--- Source passage ---

Are Donors Abandoning You, Or Are You Abandoning Them?

Donor retention rates for both new and renewing donors remain pathetically low and, actually, continue to decline. There are a number of reasons for this, many of which I’ve addressed in previous posts. However, just recently, I learned of a situation I had not considered previously. So, I want to make sure you’re aware of the problem and understand how to easily fix it.

I heard about the problem from The Whiny Donor, a thoughtful donor who uses Twitter to generously provide fundraising professionals with feedback and insights from a nonprofit-contributor’s perspective.

https://platform.twitter.com/widgets.js

The Whiny Donor wrote, “In December, we gave through our DAF to several nonprofits that we had supported for many years with direct donations. I suspect several of them won’t have the capacity to make the connection, and will now consider us lapsed donors…. Which means they will change the way our relationship moves forward. They will think we didn’t support them; we will think we have. It’s a stewardship conundrum.”

As a philanthropic tool, Donor Advised Funds offer people a number of financial advantages compared to giving directly to nonprofits or not giving at all. At the end of 2018, we saw significant growth in the number and size of DAFs, in part, as a result of the new tax code.

--- Raw data ---

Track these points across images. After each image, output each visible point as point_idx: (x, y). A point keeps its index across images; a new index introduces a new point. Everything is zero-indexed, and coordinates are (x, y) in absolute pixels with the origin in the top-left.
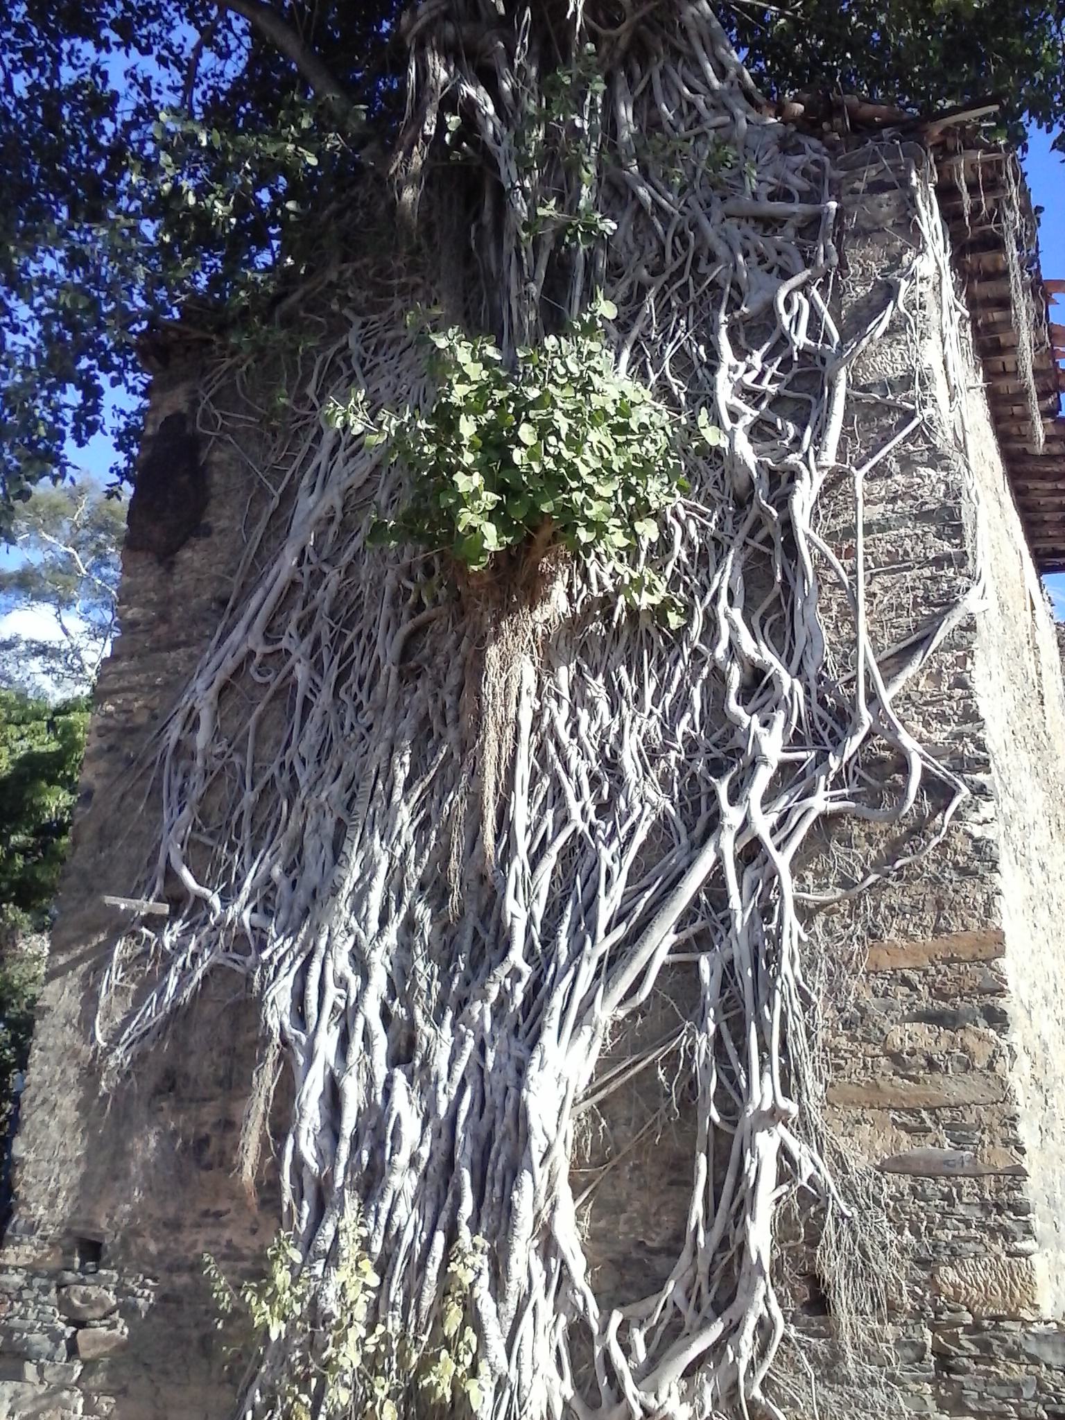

---

§ Exercise task
Repeat the passage of the donor retention article that opens with the words "I heard about" and closes with "a nonprofit-contributor’s perspective.", substituting "LinkedIn" for "Twitter".

§ Answer below
I heard about the problem from The Whiny Donor, a thoughtful donor who uses LinkedIn to generously provide fundraising professionals with feedback and insights from a nonprofit-contributor’s perspective.